Problem description: For the data below, give again exactly the lines from the one containing "Members can help" through the one containing "Businesses of all", both ends included, and no others.

%%

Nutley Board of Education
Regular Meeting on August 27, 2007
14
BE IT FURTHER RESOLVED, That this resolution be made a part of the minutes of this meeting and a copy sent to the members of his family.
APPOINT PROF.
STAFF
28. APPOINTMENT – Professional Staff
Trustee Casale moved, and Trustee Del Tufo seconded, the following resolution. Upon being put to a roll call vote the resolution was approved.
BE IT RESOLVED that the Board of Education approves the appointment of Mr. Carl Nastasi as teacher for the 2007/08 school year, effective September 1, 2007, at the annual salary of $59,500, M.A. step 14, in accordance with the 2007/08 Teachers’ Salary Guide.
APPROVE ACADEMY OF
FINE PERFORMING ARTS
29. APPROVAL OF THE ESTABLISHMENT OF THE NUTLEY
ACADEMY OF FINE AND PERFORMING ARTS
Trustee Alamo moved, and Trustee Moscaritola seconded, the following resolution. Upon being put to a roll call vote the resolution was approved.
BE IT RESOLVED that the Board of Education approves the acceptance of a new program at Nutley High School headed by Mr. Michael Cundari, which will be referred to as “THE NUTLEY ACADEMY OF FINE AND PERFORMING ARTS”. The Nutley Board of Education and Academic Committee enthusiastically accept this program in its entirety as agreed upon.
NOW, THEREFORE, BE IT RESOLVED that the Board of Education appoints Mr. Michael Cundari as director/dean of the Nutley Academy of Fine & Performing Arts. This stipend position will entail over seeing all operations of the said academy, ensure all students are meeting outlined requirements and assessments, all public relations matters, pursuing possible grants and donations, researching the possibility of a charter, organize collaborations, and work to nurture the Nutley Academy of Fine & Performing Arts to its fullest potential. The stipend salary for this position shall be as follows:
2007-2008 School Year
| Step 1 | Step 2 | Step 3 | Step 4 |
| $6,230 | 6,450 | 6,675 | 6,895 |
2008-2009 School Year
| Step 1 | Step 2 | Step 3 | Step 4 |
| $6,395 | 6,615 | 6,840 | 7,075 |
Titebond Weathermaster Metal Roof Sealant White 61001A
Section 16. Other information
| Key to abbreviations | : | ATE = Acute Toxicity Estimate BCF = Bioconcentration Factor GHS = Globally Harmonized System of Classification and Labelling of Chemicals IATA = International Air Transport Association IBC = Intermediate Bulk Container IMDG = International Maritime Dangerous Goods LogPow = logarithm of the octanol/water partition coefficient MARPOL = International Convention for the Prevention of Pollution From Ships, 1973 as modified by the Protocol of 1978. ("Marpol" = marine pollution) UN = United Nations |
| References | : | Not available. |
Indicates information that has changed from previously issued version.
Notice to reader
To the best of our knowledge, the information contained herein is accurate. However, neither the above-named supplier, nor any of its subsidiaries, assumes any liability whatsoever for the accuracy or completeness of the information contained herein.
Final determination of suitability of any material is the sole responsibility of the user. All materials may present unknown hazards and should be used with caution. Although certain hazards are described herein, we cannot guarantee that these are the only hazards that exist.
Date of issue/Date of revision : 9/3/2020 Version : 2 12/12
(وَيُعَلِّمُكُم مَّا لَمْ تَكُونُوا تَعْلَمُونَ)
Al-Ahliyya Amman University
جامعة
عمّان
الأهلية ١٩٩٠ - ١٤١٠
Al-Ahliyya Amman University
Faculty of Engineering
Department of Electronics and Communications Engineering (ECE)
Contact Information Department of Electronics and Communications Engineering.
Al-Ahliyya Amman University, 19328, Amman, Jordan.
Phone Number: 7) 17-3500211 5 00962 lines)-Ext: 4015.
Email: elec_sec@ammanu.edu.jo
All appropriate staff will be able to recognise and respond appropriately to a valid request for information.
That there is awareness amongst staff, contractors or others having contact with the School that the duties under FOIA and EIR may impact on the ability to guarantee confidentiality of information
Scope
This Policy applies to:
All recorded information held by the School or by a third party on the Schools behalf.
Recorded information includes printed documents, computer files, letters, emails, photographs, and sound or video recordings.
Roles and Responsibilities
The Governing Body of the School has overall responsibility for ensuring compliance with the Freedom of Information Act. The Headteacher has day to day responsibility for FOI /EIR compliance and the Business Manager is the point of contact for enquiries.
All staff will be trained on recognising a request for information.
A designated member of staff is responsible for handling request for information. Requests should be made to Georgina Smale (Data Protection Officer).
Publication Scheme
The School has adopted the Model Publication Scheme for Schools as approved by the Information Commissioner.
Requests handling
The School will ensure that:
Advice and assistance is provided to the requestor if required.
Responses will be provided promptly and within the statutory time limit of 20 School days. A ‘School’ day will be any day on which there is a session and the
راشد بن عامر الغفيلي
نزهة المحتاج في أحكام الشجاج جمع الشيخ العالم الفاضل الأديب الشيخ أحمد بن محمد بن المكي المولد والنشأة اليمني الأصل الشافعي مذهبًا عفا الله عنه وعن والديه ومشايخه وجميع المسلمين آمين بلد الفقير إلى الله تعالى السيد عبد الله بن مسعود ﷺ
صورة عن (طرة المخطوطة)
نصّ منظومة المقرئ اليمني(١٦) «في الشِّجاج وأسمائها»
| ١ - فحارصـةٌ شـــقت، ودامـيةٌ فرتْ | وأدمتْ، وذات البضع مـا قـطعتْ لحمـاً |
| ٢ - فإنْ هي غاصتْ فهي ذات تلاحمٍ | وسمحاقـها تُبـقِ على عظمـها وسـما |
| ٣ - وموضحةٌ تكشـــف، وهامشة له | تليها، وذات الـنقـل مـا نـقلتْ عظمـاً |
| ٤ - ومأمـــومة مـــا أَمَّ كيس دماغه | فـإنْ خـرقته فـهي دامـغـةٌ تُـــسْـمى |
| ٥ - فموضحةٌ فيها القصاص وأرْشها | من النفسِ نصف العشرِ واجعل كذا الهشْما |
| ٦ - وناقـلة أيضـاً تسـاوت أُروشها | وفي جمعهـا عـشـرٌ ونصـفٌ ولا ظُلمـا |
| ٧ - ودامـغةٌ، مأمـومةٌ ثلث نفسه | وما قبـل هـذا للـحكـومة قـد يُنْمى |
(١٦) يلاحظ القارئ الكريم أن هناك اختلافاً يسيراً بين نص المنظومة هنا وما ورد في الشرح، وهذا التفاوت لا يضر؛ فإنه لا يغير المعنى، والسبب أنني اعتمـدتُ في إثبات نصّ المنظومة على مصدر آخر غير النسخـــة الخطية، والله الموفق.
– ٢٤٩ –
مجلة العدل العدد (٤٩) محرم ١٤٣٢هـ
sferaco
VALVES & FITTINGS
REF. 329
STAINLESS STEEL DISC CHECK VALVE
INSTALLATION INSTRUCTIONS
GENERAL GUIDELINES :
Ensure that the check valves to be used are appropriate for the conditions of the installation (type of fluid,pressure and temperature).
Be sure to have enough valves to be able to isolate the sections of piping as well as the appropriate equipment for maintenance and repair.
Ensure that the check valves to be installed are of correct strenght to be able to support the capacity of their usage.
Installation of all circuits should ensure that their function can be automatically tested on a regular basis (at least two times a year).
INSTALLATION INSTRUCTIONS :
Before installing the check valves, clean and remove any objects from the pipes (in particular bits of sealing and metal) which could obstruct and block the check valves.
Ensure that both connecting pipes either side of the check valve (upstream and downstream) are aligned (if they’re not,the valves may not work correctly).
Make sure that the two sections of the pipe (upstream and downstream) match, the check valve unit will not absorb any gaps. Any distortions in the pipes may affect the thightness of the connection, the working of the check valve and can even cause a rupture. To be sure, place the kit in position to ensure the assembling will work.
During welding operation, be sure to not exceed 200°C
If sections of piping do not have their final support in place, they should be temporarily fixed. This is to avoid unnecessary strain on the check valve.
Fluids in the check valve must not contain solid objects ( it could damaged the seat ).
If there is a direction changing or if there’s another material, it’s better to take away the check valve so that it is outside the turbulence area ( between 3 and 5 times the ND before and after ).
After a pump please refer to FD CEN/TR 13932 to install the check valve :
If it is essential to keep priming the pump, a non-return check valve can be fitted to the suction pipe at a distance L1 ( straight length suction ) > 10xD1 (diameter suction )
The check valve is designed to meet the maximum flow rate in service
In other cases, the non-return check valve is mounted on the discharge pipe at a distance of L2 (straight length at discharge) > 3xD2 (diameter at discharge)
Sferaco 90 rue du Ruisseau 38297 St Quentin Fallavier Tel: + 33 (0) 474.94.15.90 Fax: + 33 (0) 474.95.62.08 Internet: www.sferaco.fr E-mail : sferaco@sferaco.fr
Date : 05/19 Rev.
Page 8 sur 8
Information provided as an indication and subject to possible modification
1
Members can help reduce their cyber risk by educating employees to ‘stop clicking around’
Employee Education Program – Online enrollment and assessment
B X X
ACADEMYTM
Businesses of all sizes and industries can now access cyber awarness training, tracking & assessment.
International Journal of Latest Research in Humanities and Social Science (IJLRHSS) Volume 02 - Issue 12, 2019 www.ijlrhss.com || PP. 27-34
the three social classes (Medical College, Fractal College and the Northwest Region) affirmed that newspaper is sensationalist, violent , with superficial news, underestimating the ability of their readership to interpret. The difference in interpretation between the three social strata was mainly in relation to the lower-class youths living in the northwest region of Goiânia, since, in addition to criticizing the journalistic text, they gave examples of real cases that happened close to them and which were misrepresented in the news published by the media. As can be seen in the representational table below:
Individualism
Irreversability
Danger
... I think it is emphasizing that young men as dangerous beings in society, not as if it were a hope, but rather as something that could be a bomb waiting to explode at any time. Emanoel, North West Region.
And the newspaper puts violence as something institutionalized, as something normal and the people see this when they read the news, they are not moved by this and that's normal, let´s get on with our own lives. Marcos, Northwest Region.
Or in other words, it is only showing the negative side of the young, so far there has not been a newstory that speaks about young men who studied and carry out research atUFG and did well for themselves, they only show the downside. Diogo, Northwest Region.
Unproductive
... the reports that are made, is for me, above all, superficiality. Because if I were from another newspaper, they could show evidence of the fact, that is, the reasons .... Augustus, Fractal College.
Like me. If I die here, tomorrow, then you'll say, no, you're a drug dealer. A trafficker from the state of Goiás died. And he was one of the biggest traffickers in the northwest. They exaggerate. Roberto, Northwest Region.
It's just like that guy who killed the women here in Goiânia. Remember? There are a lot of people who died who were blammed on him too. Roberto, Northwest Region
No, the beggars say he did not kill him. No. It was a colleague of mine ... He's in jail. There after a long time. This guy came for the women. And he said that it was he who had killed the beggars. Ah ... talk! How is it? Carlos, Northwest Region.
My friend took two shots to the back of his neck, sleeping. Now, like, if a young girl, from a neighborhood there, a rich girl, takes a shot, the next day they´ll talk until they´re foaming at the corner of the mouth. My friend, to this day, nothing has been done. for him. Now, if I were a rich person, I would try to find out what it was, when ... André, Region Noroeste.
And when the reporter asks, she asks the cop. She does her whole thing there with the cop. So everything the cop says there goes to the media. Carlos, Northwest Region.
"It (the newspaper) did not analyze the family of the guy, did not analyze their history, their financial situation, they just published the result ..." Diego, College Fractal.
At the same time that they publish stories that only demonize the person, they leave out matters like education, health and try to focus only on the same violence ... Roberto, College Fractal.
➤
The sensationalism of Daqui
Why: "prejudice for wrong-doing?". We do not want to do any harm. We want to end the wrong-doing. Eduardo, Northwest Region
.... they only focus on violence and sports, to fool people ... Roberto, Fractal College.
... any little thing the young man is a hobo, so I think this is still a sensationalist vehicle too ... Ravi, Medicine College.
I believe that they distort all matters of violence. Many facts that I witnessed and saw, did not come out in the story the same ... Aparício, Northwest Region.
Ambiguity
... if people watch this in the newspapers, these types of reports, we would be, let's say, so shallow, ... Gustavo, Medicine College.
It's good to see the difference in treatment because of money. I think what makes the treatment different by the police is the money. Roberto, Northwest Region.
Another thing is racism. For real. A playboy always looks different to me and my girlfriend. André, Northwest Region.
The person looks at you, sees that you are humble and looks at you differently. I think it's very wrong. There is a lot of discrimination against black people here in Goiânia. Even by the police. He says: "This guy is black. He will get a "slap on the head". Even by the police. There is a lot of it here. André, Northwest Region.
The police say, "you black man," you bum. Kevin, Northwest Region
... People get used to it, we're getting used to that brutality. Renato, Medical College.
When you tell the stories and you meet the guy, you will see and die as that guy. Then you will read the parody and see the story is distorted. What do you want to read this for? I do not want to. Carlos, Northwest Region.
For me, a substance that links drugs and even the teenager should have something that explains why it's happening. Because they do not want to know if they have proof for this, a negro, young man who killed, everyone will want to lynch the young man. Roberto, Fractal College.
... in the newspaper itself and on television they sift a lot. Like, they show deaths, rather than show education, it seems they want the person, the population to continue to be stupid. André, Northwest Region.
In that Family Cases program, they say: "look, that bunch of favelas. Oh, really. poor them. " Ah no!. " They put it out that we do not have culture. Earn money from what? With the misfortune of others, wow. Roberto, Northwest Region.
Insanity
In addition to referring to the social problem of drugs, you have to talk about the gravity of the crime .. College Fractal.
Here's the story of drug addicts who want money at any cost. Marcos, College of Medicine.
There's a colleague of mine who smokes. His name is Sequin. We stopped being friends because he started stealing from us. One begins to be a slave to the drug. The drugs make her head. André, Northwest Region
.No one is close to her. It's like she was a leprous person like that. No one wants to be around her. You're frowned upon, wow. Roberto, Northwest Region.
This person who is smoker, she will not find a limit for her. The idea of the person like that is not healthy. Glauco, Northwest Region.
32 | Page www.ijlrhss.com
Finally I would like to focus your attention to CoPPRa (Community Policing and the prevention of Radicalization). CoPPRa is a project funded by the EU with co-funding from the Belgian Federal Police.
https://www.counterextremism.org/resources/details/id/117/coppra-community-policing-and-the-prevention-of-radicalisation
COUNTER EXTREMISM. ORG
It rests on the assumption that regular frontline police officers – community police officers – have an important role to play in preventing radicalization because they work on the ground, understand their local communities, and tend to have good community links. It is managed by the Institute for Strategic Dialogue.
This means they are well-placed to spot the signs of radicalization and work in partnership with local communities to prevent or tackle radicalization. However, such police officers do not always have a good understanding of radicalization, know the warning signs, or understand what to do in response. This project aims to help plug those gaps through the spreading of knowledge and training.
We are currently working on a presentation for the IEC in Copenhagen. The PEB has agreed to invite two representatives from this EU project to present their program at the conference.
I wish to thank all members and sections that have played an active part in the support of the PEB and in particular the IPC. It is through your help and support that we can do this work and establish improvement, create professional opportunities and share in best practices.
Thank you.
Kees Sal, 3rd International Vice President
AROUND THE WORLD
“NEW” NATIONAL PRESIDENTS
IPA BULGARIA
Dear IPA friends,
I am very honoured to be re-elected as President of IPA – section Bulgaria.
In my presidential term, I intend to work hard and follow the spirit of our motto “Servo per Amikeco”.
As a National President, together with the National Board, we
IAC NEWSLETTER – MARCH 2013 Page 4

%%

Exercise result:
Members can help reduce their cyber risk by educating employees to ‘stop clicking around’
Employee Education Program – Online enrollment and assessment
B X X
ACADEMYTM
Businesses of all sizes and industries can now access cyber awarness training, tracking & assessment.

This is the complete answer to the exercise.